DATA RECORDS |
== Segment start ==
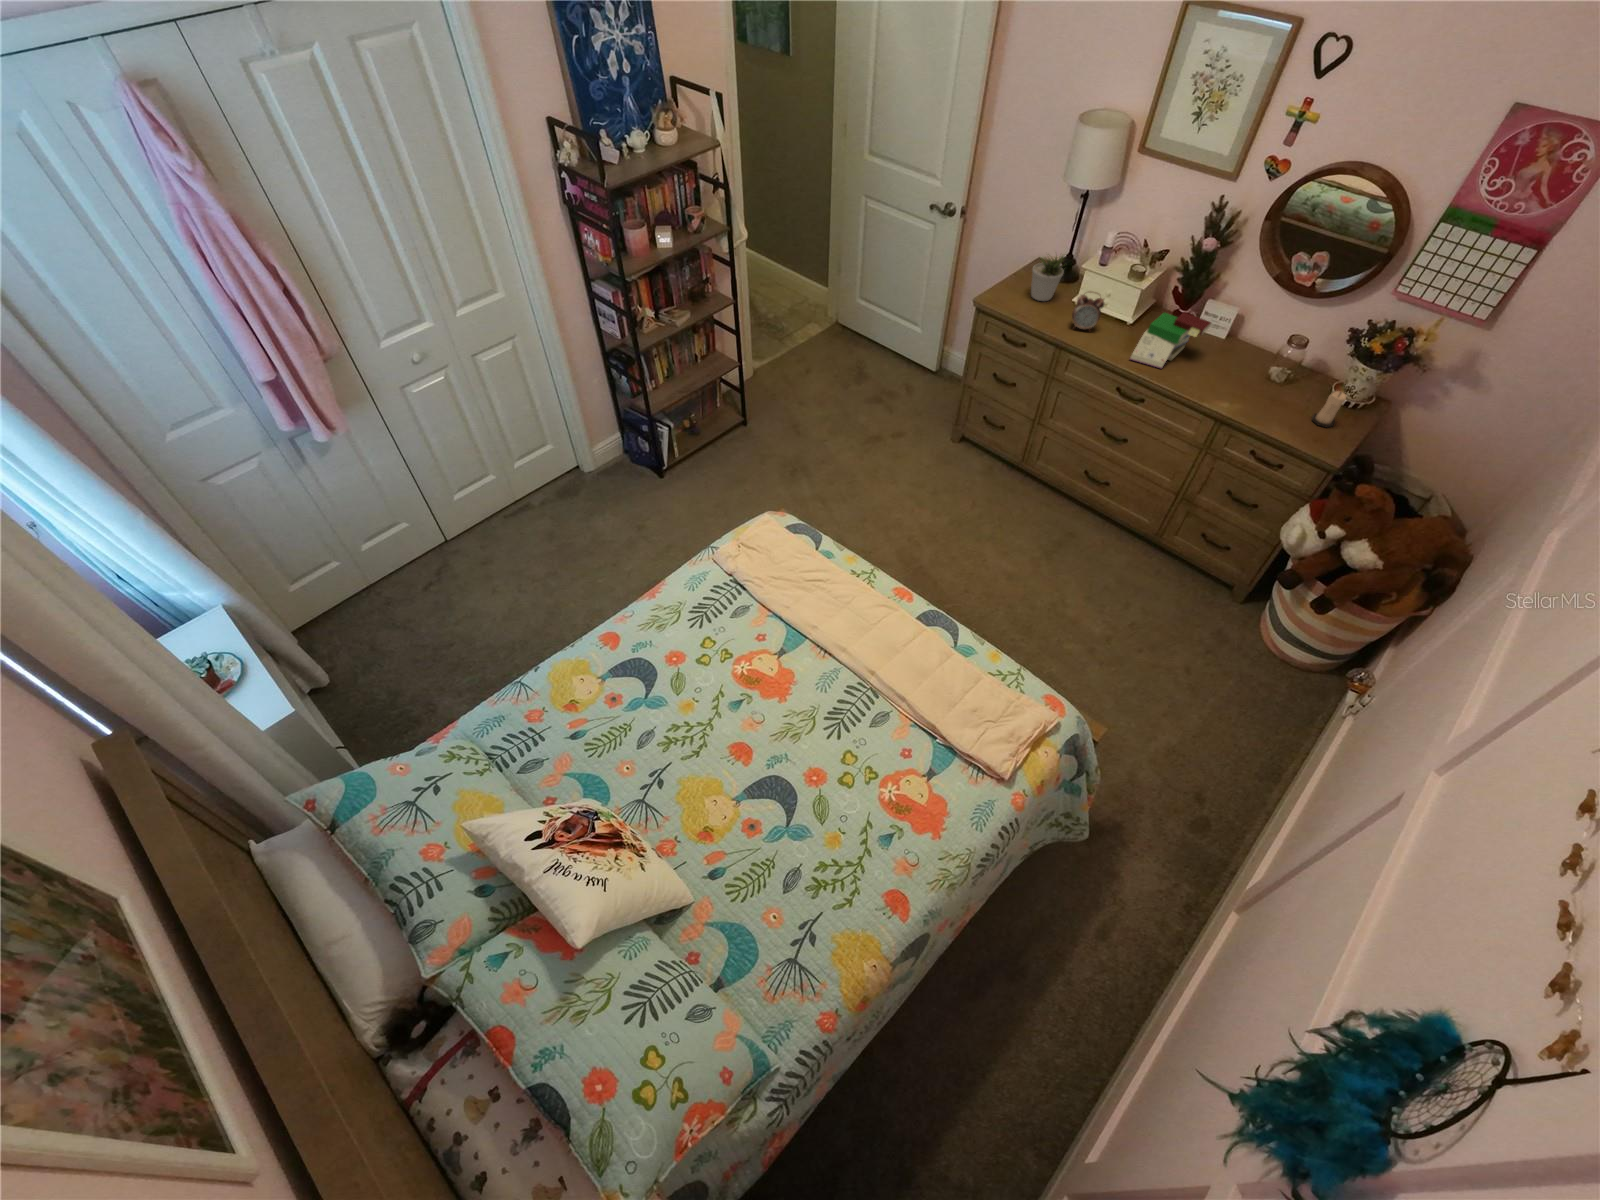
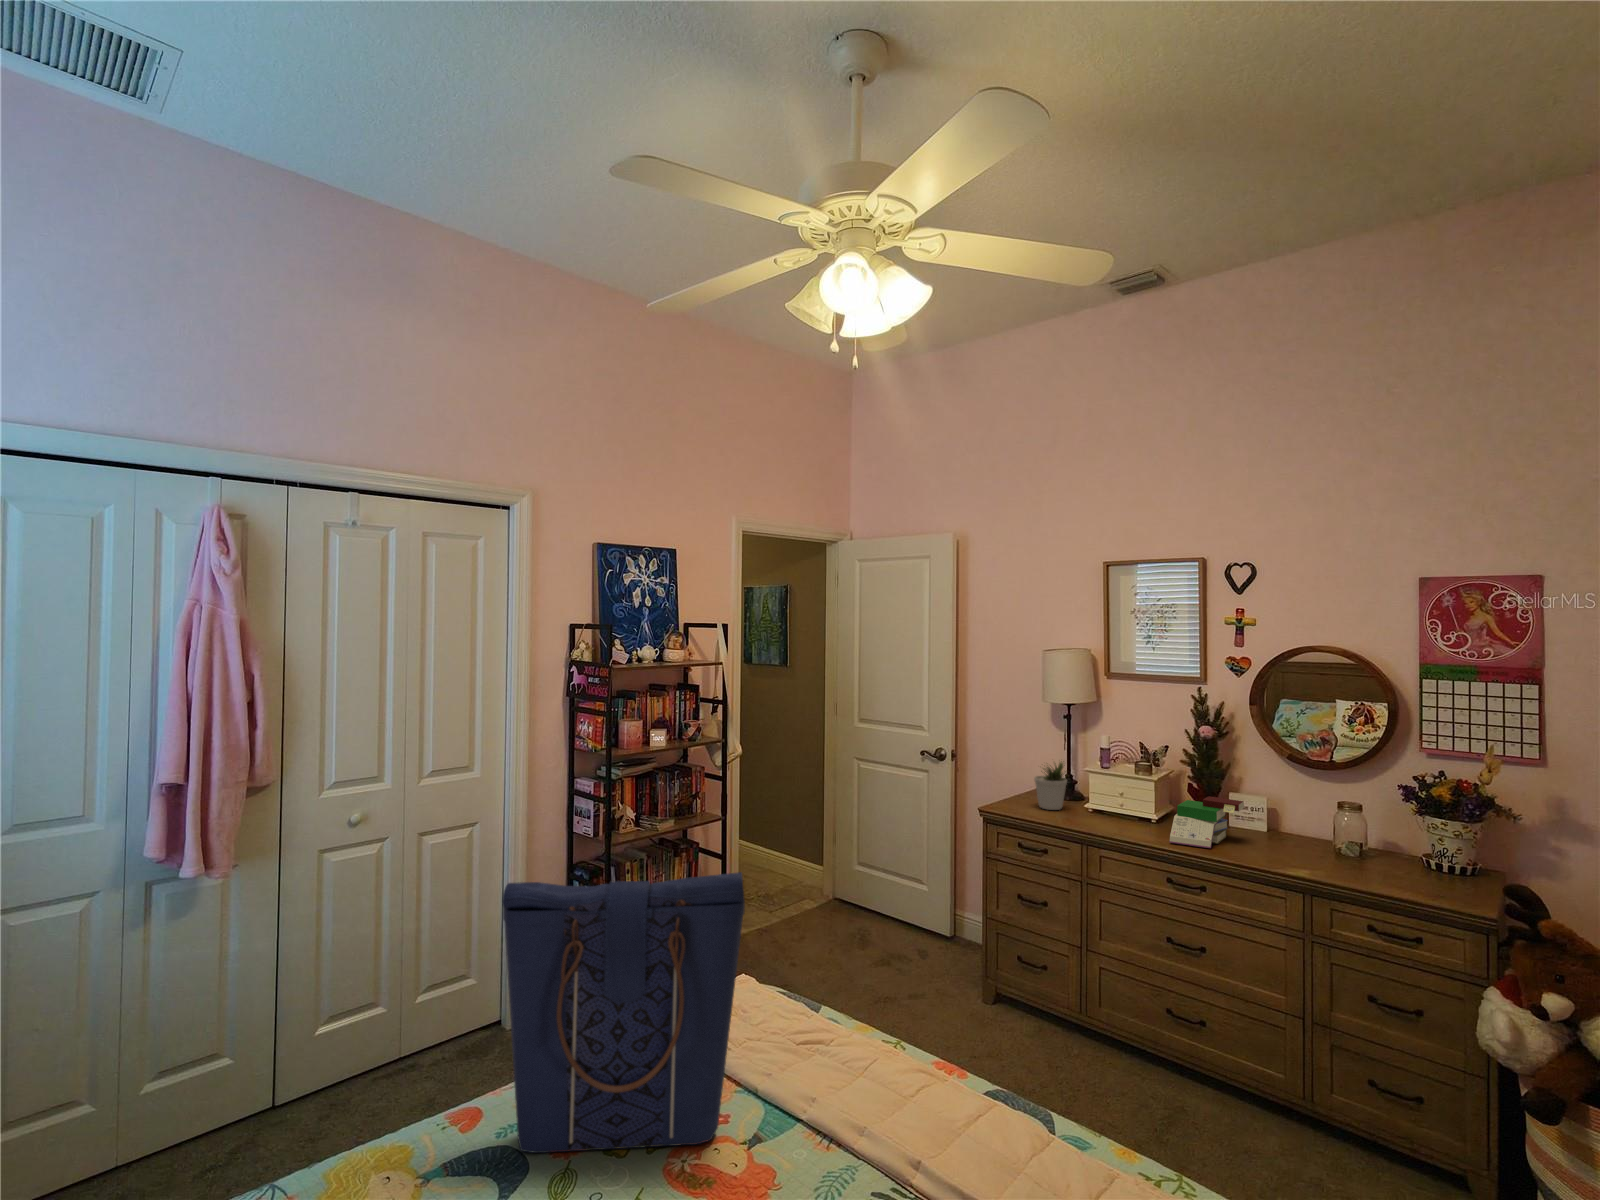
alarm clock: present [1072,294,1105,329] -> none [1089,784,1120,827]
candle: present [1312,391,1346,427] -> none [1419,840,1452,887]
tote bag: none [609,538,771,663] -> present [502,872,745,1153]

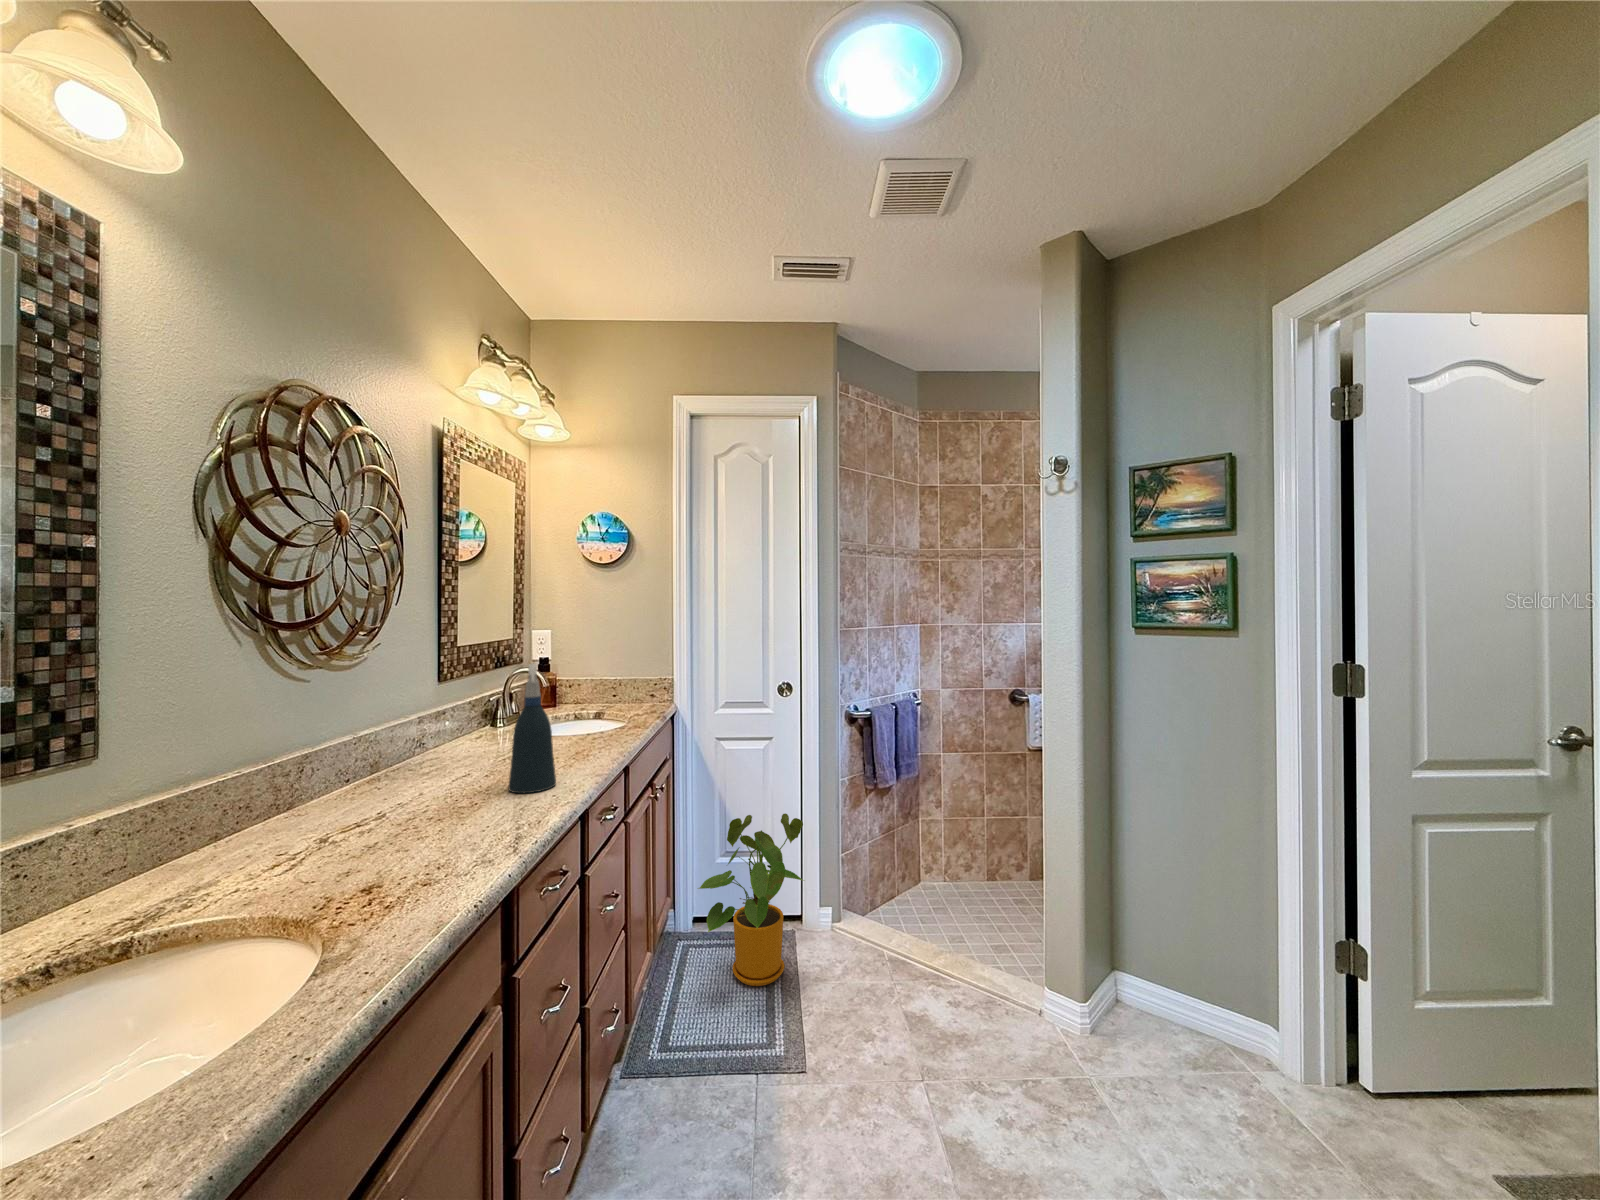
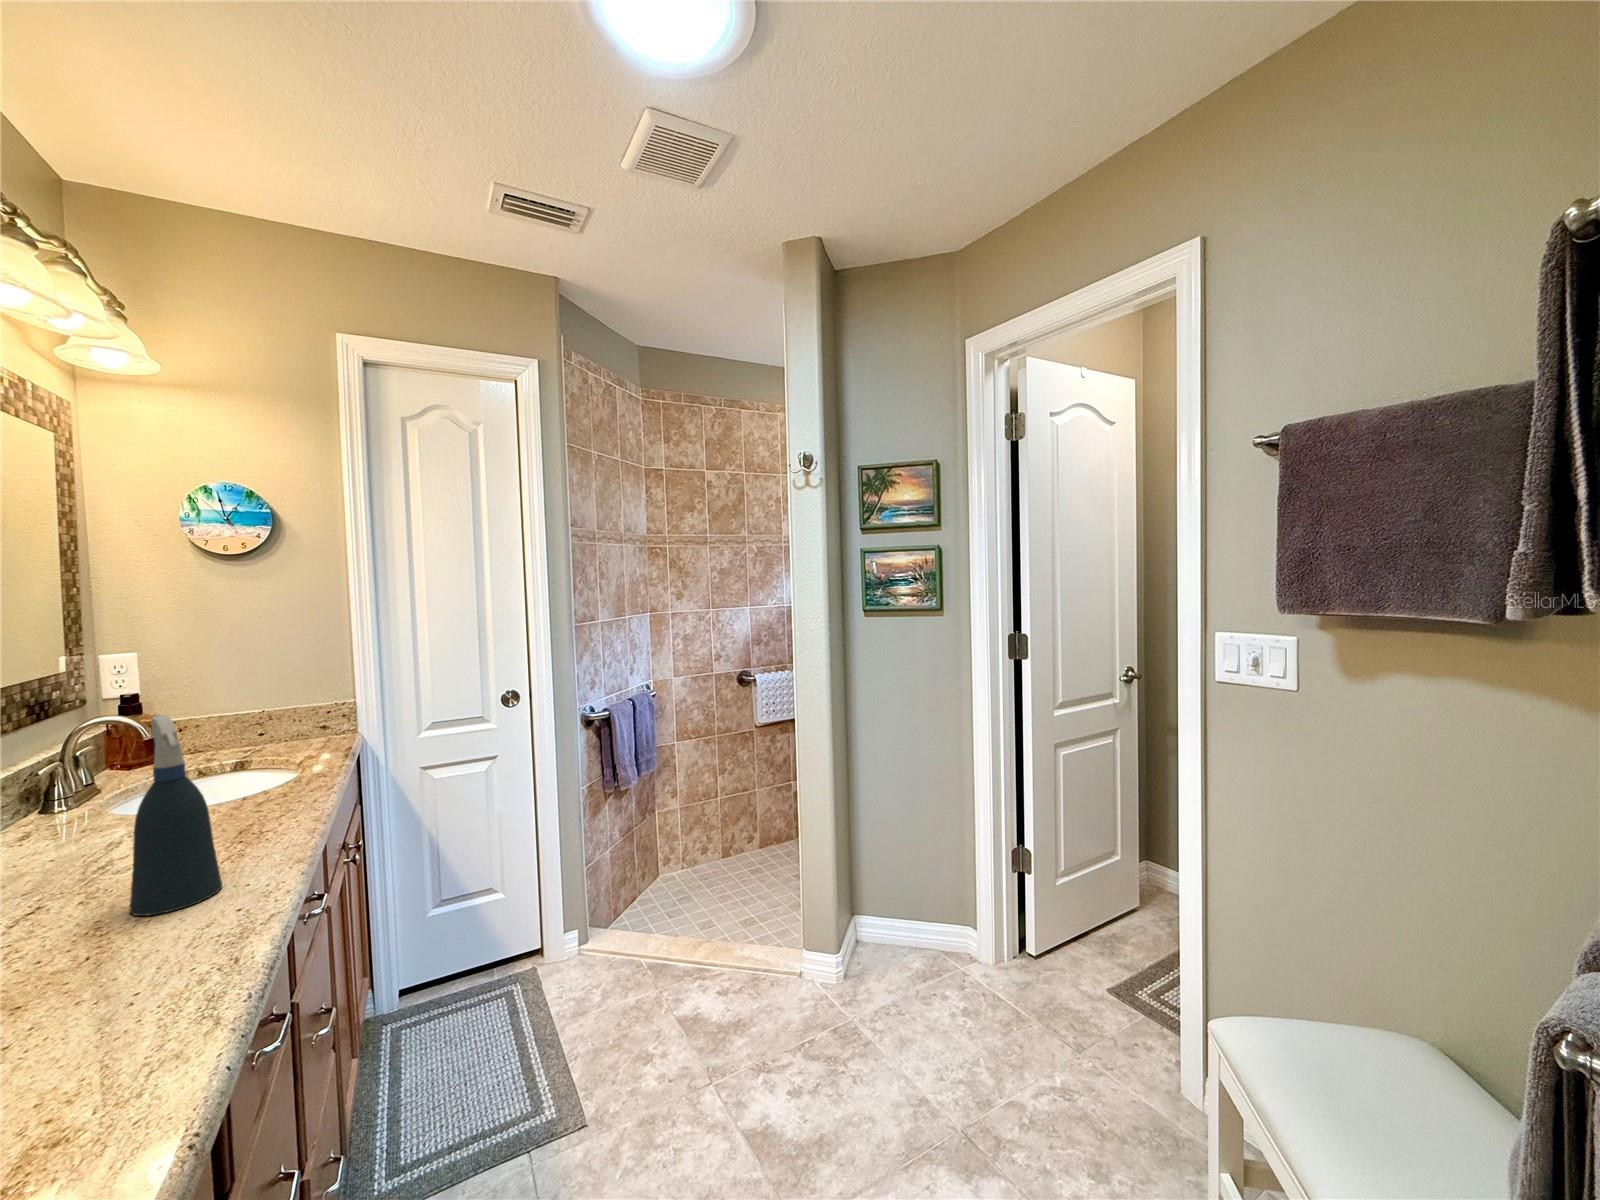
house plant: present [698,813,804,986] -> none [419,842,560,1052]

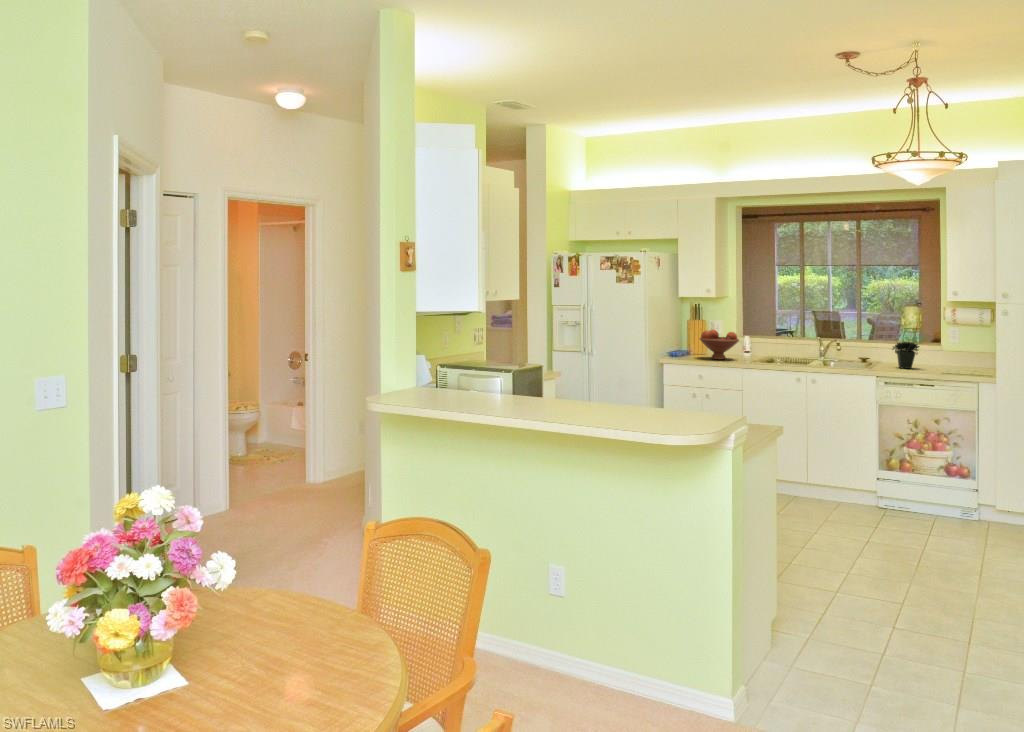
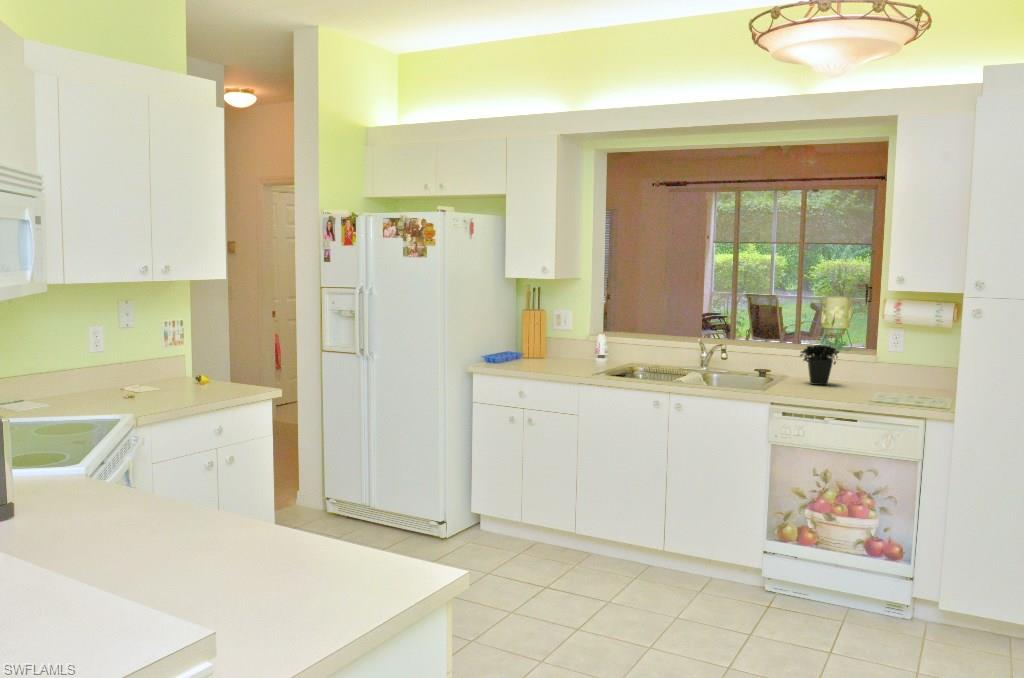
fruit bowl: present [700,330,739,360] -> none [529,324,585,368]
== Segment end ==
EXERCISE BRIEF | Leave out the pictures and return, exactly as written, only the lines from the line with "house plant: present" through the end of the records above.

FINAL ANSWER |
house plant: present [698,813,804,986] -> none [419,842,560,1052]

fruit bowl: present [700,330,739,360] -> none [529,324,585,368]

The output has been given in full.